La Sagouine at the Segal Centre

The famous one-woman play of Acadian folklore is a tour-de-force for Viola Léger who plays the eponymous old crone. Eighty-years old and with more than 1000 performances behind her, Léger actually is la sagouine - it doesn't feel like a performance. The humour is gentle and the atmosphere wistful; this is not a challenging work but casts light on a culture and people who aren't often seen.

We went on a Thursday night, when the audience was a mixture of the young and old with little in-between; Martine and I were about the only 40-somethings there. Maybe it's different on a Saturday night when kids don't need help with homework and the dishes can wait 'til next morning.

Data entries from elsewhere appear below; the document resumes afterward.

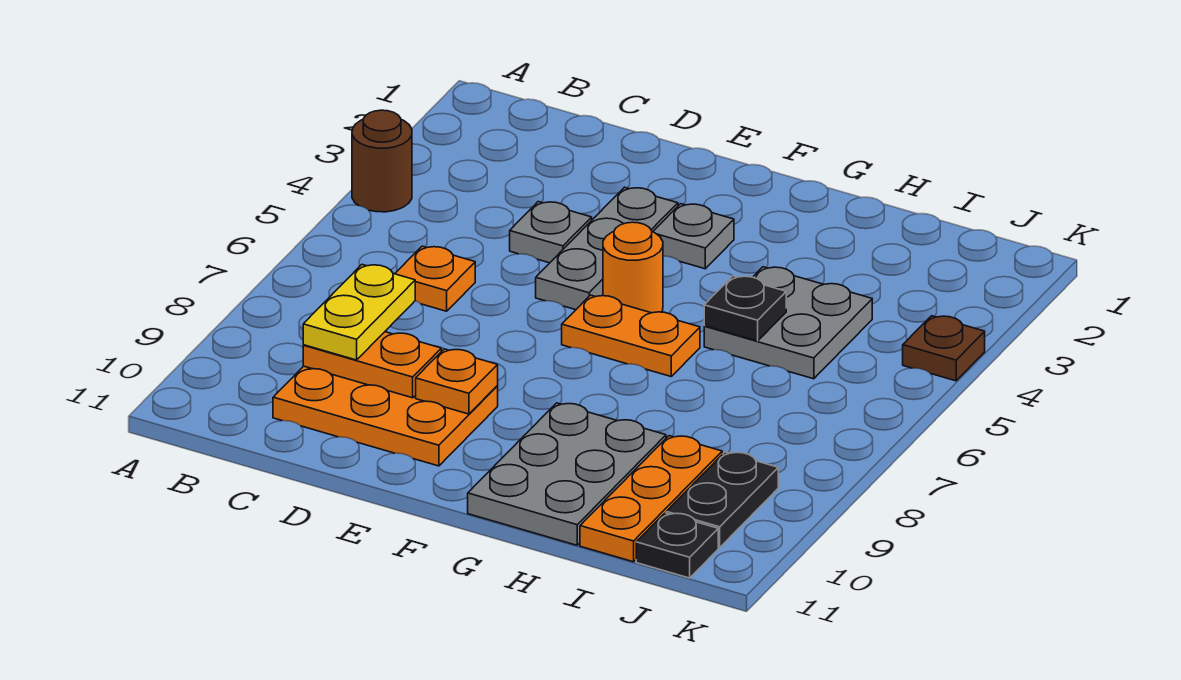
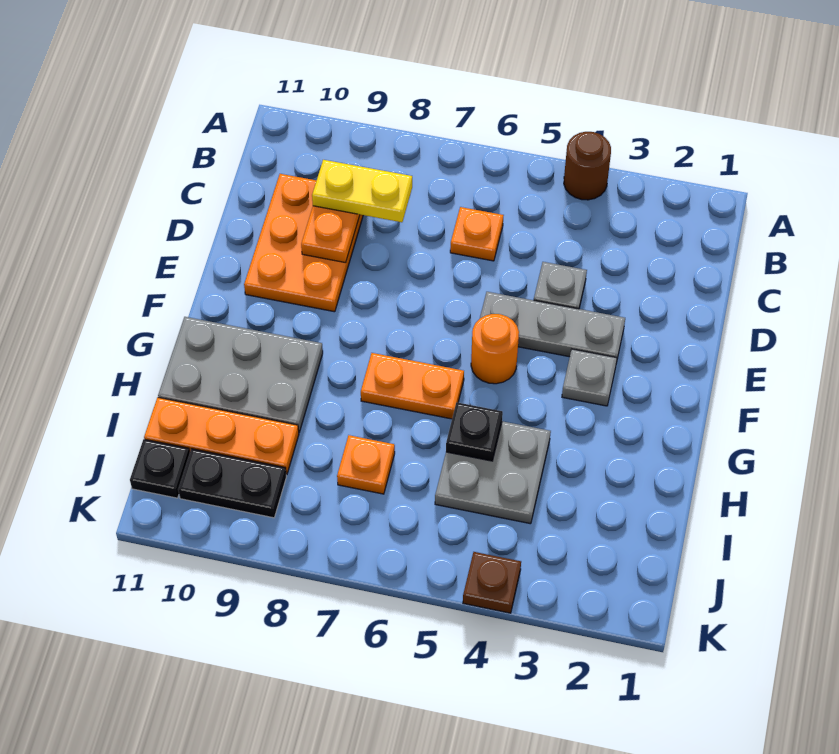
orange plate E9 level 2 -> orange plate I7 level 1
orange plate F6:G6 level 1 -> orange plate G6:G7 level 1

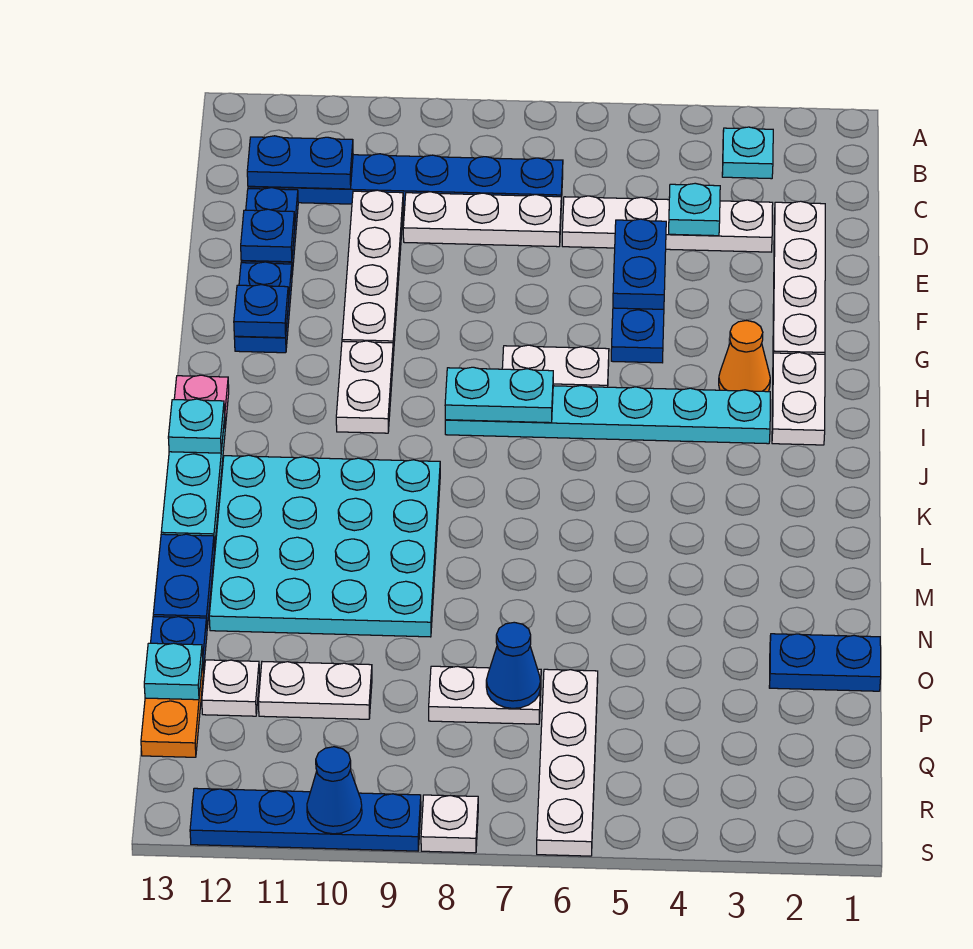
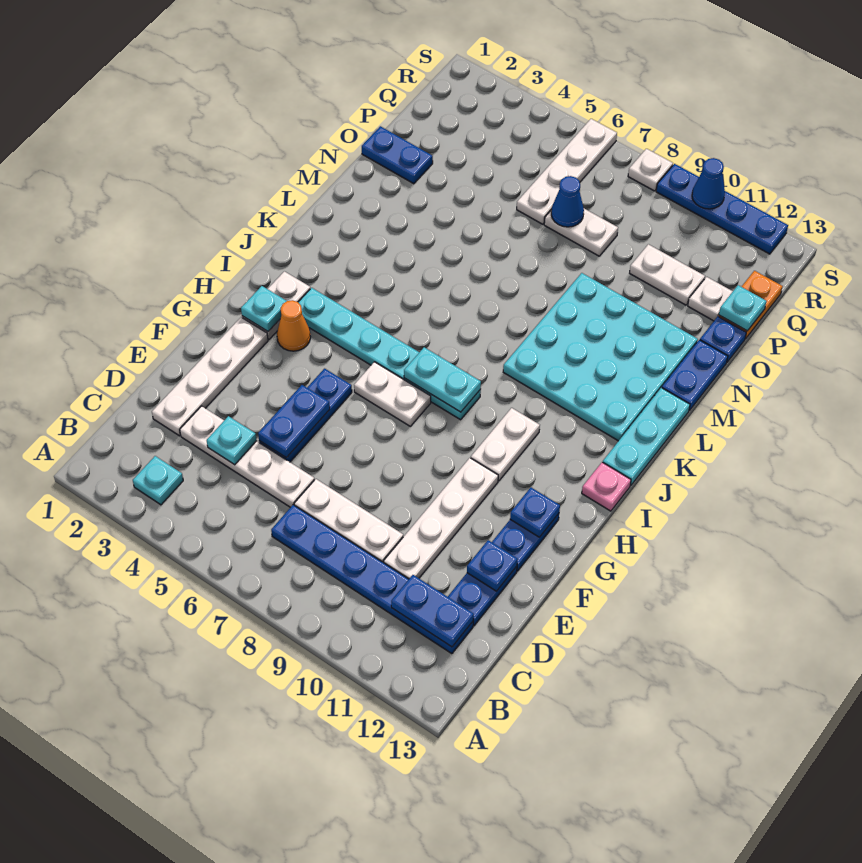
cyan plate J13 level 2 -> cyan plate H2 level 2

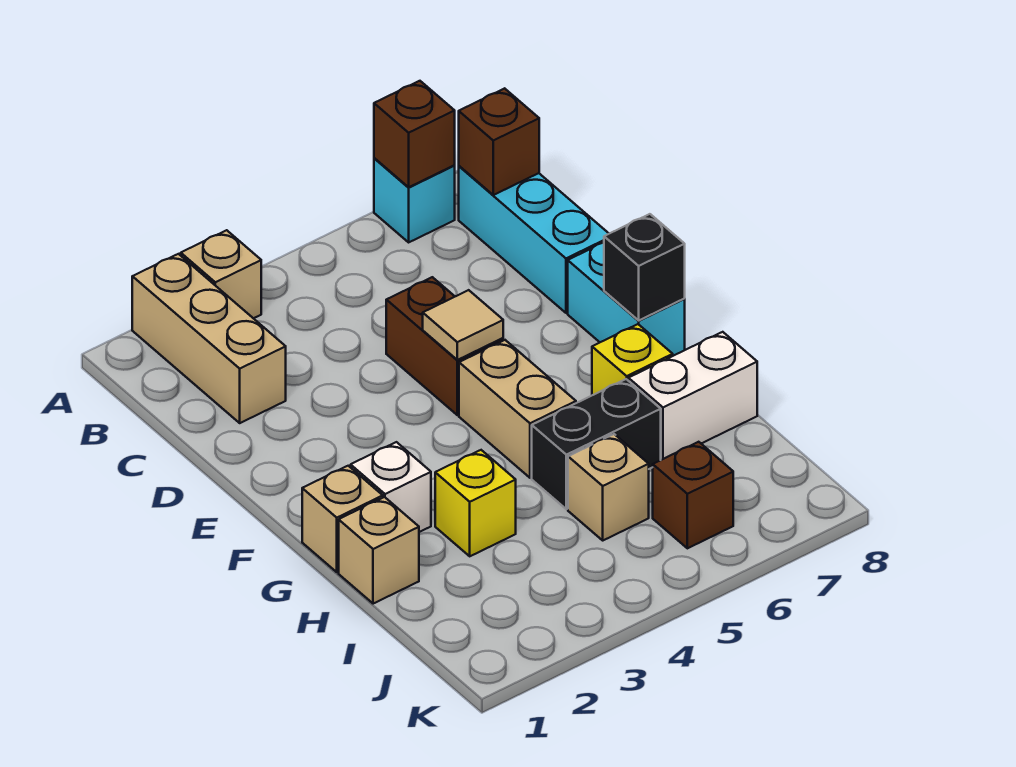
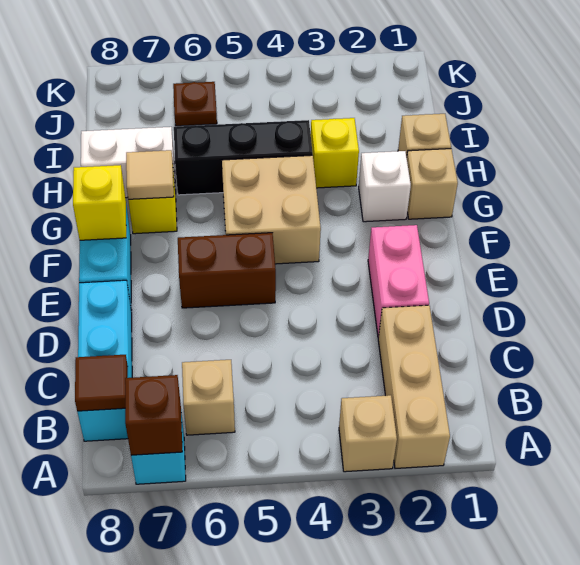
brown brick B8 level 2 -> brown tile B8 level 2
none -> pink brick D2:E2 level 1
brown brick D5:E5 level 1 -> brown brick E5:E6 level 1
tan tile E5 level 2 -> tan tile G7 level 2
tan brick F5:G5 level 1 -> tan brick F4:G5 level 1
black brick F8 level 2 -> yellow brick F8 level 2
black brick H5:H6 level 1 -> black brick H4:H6 level 1
tan brick I5 level 1 -> tan brick B6 level 1
brown brick J6 level 1 -> brown plate J6 level 1

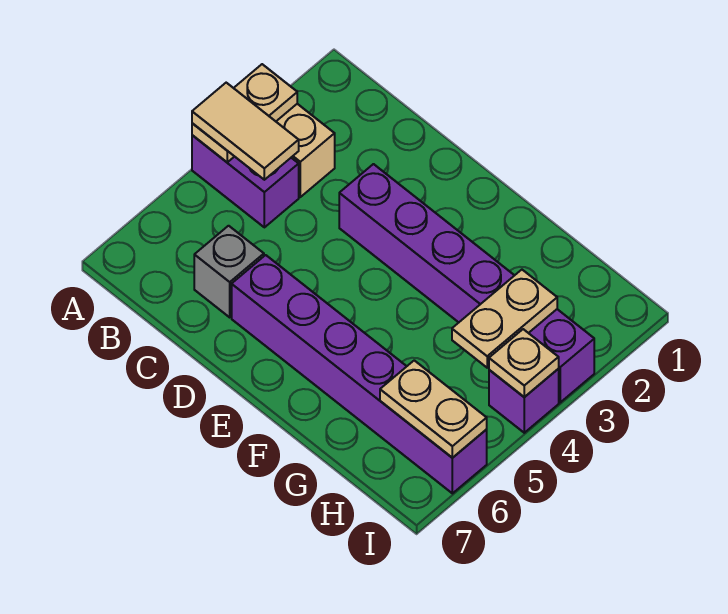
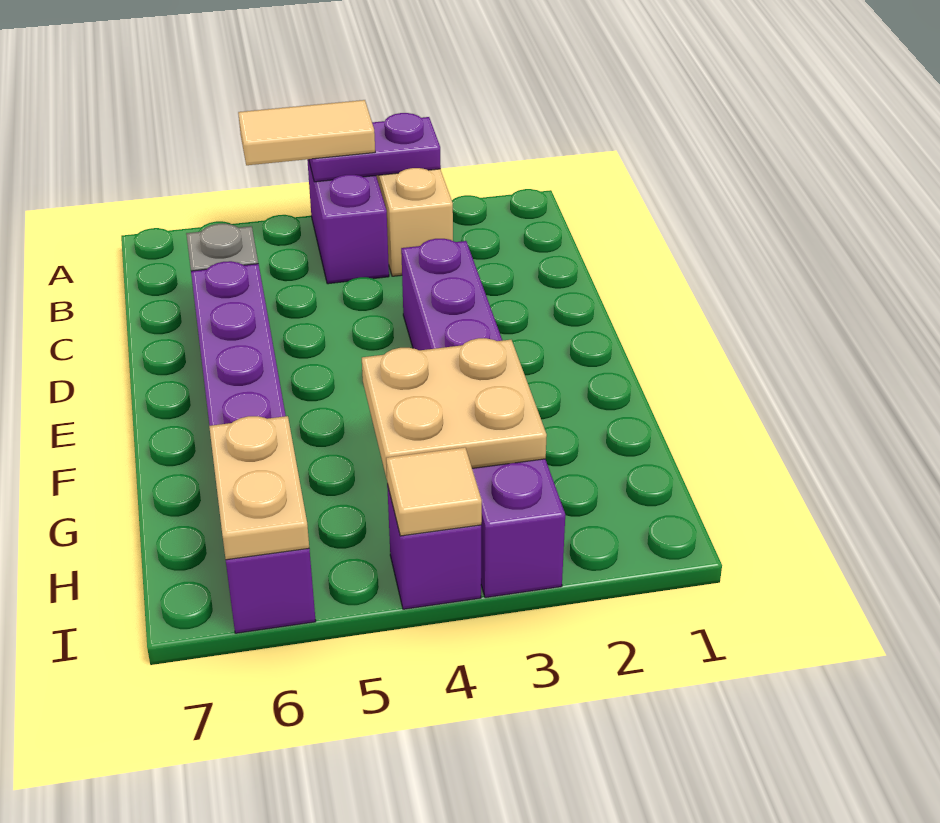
tan plate A3:A4 level 2 -> purple plate A3:A4 level 2
tan tile A4:B4 level 3 -> tan tile A4:A5 level 3
tan plate H3:H4 level 2 -> tan plate G3:H4 level 2
tan plate I4 level 2 -> tan tile I4 level 2

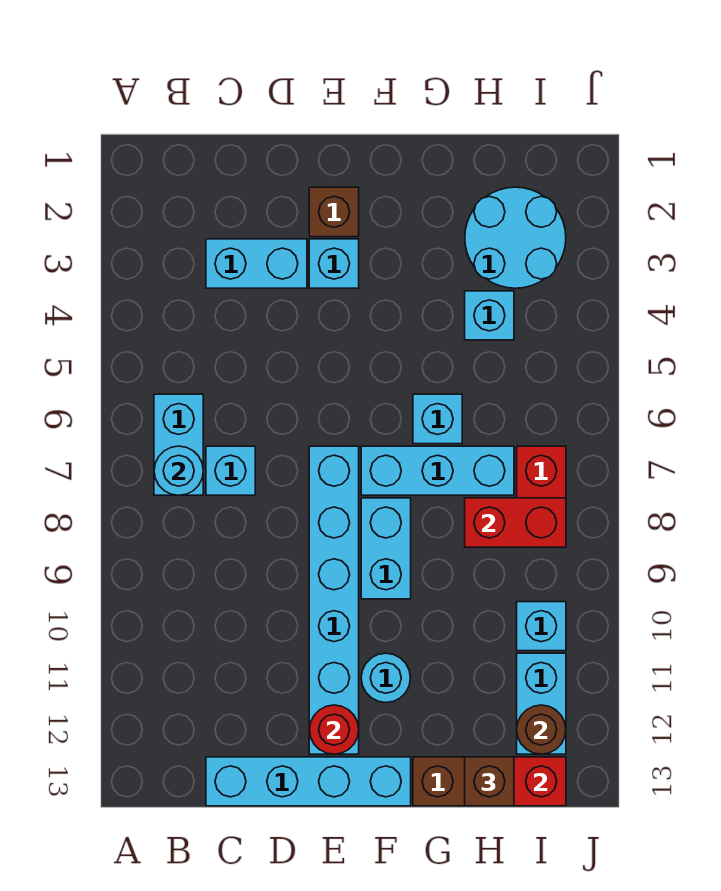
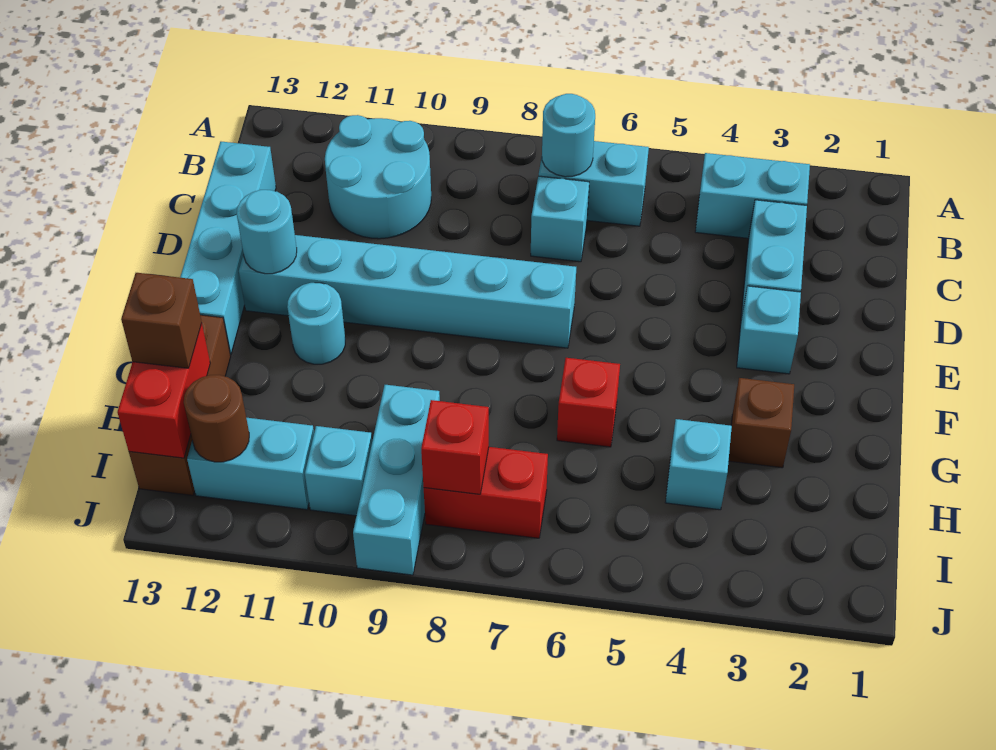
brown brick E2 level 1 -> brown brick G3 level 1
red round brick E12 level 2 -> cyan round brick E12 level 2
cyan brick F7:H7 level 1 -> cyan brick H9:J9 level 1
cyan brick F8:F9 level 1 -> cyan brick B3:B4 level 1
cyan brick G6 level 1 -> red brick G6 level 1
cyan round brick H2:I3 level 1 -> cyan round brick B10:C11 level 1
red brick H8:I8 level 2 -> red brick I8 level 2

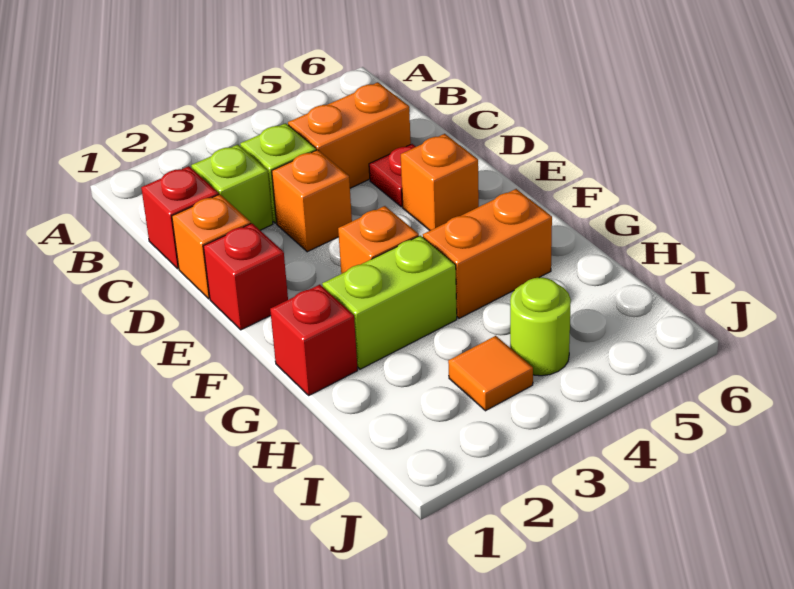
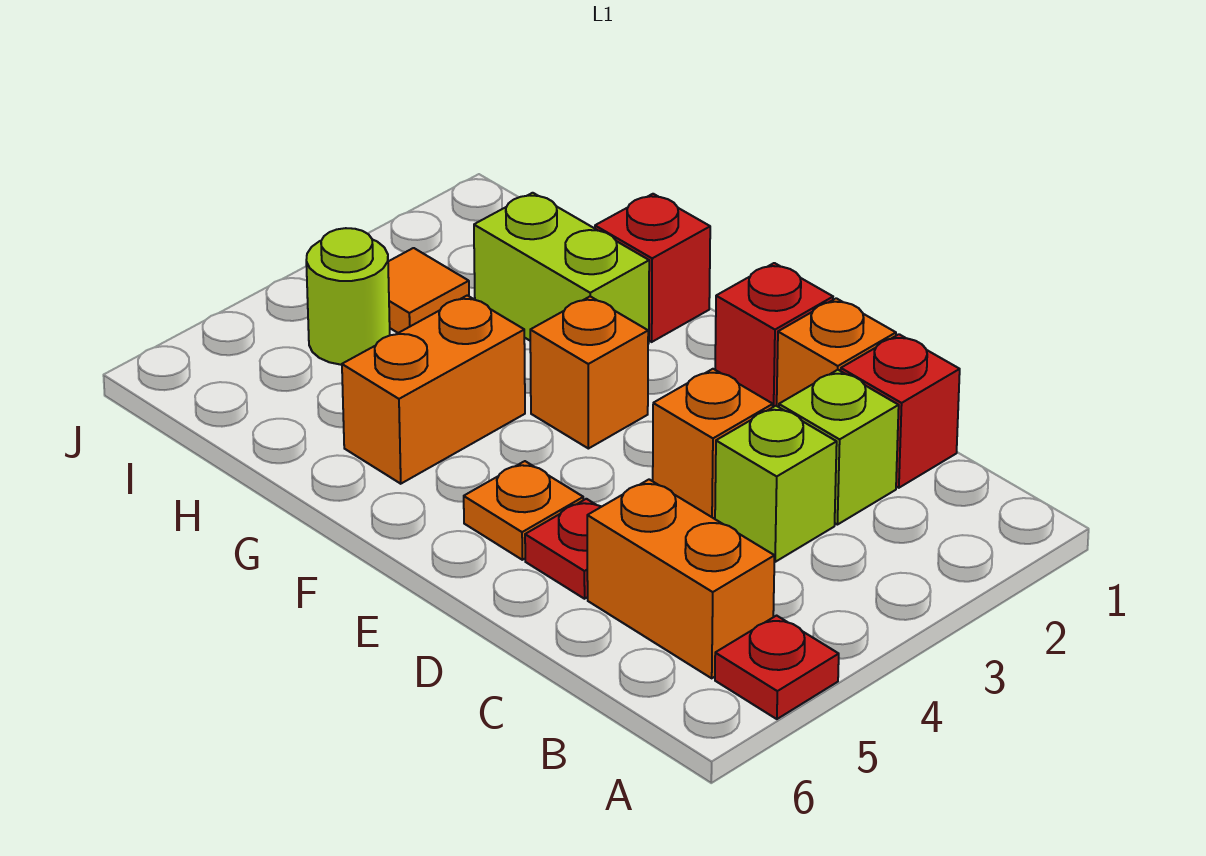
none -> red plate A5 level 1
orange brick C4:C5 level 1 -> orange brick B5:C5 level 1
orange brick E5 level 1 -> orange plate E5 level 1
lime brick G2:G3 level 1 -> lime brick G2:H2 level 1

In praise of Julia Donaldson. Oh and Spike Milligan too.

Bed-time stories are over for another night and in a few short years they'll be over for good when Philou starts reading for himself. Like his brothers before him, Philou follows the adventures of "The Gruffalo", "The Smartest Giant in Town" and other fantastic creatures. I must have read some of these stories a hundred times, yet many of them are still a pleasure every night. But in my experience most books for young children are very poorly written; imaginative storylines and beautiful illustrations are rightly emphasized but often at the expense of the musicality and tonality of the writing, yet these are vital if the parent is to make the story come alive. There's so much flat and dull writing around that I really appreciate all of the books by Julia Donaldson which are quite wonderful to read aloud.

"His eyes are orange, his tongue is black;
He has purple prickles all over his back"

Oh and Spike Milligan too. "On the Ning Nang Nong" is quite the perfect poem to read to three-year-olds, who have it off-by-heart after two nights.